Exercise prompt: The expected answer comprises all lines from the entries that contain the string "Şehmuz".

[[ Records for the task, beginning ]]

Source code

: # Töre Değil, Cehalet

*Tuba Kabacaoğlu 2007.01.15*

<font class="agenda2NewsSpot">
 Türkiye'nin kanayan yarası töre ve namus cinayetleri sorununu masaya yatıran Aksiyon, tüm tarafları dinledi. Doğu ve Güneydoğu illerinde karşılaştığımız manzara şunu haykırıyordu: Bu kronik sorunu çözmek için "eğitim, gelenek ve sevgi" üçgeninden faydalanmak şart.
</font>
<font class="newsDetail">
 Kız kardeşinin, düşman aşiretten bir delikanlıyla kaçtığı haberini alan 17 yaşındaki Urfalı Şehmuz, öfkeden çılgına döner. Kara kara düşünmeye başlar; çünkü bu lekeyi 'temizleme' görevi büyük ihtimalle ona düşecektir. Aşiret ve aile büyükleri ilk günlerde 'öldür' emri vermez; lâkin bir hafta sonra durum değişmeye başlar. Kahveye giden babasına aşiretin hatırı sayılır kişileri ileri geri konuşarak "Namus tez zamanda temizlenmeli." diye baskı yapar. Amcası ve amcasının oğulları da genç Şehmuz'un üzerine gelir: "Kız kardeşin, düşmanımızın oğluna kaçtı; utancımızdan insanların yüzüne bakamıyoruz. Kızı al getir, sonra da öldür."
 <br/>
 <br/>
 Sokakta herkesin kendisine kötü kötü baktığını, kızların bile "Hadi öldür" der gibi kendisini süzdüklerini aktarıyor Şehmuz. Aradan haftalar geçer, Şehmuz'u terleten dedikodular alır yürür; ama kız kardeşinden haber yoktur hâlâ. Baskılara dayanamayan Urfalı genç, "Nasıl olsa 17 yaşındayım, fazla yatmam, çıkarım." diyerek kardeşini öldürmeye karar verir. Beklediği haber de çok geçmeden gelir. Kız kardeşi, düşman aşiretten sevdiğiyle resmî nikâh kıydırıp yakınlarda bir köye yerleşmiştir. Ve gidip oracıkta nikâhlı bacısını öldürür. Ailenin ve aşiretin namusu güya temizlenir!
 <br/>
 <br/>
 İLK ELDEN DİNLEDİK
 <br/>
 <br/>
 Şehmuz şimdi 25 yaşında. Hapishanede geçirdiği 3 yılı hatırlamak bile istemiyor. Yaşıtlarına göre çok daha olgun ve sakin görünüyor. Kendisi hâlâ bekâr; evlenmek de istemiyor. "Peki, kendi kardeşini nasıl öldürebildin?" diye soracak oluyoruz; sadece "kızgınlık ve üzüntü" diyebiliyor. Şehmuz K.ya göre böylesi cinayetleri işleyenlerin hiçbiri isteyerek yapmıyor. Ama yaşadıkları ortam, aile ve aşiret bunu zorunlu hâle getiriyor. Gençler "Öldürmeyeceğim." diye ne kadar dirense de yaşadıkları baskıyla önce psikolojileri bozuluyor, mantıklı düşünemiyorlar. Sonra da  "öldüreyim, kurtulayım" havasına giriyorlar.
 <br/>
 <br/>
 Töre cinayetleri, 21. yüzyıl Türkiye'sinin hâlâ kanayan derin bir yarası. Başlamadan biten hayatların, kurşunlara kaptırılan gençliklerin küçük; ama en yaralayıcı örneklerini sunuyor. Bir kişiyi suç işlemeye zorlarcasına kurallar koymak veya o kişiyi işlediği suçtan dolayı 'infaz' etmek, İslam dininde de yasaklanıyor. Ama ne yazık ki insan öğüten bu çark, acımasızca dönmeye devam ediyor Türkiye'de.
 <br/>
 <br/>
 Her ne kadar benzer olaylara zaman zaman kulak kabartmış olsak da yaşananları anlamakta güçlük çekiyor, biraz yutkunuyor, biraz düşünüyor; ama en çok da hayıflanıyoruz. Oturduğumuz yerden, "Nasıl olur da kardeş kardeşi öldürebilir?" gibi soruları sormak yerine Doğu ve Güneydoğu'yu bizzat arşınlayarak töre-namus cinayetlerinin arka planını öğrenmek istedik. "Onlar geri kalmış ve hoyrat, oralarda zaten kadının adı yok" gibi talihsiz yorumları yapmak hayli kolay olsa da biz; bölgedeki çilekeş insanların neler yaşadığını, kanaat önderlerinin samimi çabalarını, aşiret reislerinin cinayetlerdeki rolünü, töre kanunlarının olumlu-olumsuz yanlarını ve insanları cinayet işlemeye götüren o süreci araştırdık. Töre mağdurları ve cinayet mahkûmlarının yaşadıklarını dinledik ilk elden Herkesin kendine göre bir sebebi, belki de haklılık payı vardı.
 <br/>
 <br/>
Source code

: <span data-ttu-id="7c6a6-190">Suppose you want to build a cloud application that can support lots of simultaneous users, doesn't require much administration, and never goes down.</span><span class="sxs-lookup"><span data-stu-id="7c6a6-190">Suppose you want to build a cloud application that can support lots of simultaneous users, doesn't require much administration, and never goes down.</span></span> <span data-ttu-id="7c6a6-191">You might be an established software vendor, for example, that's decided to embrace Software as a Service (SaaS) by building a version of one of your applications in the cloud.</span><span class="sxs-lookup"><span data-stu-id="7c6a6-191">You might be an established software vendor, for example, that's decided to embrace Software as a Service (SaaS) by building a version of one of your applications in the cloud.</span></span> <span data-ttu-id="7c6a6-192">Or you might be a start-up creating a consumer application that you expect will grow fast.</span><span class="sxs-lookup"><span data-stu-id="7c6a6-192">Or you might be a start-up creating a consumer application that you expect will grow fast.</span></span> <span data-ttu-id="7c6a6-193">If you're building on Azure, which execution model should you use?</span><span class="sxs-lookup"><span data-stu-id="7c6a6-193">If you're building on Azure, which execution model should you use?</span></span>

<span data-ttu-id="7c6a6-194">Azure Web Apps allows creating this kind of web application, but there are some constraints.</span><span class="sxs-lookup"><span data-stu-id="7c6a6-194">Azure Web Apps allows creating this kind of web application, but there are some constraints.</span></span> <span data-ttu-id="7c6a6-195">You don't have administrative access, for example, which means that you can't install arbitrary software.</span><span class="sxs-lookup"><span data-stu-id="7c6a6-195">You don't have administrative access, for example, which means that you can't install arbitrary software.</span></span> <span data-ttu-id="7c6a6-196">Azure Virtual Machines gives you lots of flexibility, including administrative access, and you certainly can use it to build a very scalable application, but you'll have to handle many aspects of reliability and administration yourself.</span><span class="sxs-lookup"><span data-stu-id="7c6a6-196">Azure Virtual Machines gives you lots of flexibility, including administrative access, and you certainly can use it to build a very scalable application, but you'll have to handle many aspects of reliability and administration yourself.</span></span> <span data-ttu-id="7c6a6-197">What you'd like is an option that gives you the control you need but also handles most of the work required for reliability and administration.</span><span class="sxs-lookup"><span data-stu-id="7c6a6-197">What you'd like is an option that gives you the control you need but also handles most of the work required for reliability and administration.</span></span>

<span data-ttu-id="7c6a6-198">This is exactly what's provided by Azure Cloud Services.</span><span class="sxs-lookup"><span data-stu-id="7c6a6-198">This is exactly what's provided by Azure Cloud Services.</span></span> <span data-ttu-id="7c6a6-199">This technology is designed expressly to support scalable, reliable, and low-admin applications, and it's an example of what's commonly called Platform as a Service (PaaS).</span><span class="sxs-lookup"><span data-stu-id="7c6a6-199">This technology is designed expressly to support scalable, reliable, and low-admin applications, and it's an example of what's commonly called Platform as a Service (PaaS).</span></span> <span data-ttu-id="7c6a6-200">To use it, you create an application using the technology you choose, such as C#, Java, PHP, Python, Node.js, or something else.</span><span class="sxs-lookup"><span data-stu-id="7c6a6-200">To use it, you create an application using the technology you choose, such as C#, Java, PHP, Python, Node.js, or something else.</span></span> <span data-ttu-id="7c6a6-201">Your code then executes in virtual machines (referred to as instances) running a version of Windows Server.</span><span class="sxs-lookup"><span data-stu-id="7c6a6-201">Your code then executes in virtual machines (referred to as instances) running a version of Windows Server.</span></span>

[[ Records for the task, end ]]

Worked solution:
 Kız kardeşinin, düşman aşiretten bir delikanlıyla kaçtığı haberini alan 17 yaşındaki Urfalı Şehmuz, öfkeden çılgına döner. Kara kara düşünmeye başlar; çünkü bu lekeyi 'temizleme' görevi büyük ihtimalle ona düşecektir. Aşiret ve aile büyükleri ilk günlerde 'öldür' emri vermez; lâkin bir hafta sonra durum değişmeye başlar. Kahveye giden babasına aşiretin hatırı sayılır kişileri ileri geri konuşarak "Namus tez zamanda temizlenmeli." diye baskı yapar. Amcası ve amcasının oğulları da genç Şehmuz'un üzerine gelir: "Kız kardeşin, düşmanımızın oğluna kaçtı; utancımızdan insanların yüzüne bakamıyoruz. Kızı al getir, sonra da öldür."
 Sokakta herkesin kendisine kötü kötü baktığını, kızların bile "Hadi öldür" der gibi kendisini süzdüklerini aktarıyor Şehmuz. Aradan haftalar geçer, Şehmuz'u terleten dedikodular alır yürür; ama kız kardeşinden haber yoktur hâlâ. Baskılara dayanamayan Urfalı genç, "Nasıl olsa 17 yaşındayım, fazla yatmam, çıkarım." diyerek kardeşini öldürmeye karar verir. Beklediği haber de çok geçmeden gelir. Kız kardeşi, düşman aşiretten sevdiğiyle resmî nikâh kıydırıp yakınlarda bir köye yerleşmiştir. Ve gidip oracıkta nikâhlı bacısını öldürür. Ailenin ve aşiretin namusu güya temizlenir!
 Şehmuz şimdi 25 yaşında. Hapishanede geçirdiği 3 yılı hatırlamak bile istemiyor. Yaşıtlarına göre çok daha olgun ve sakin görünüyor. Kendisi hâlâ bekâr; evlenmek de istemiyor. "Peki, kendi kardeşini nasıl öldürebildin?" diye soracak oluyoruz; sadece "kızgınlık ve üzüntü" diyebiliyor. Şehmuz K.ya göre böylesi cinayetleri işleyenlerin hiçbiri isteyerek yapmıyor. Ama yaşadıkları ortam, aile ve aşiret bunu zorunlu hâle getiriyor. Gençler "Öldürmeyeceğim." diye ne kadar dirense de yaşadıkları baskıyla önce psikolojileri bozuluyor, mantıklı düşünemiyorlar. Sonra da  "öldüreyim, kurtulayım" havasına giriyorlar.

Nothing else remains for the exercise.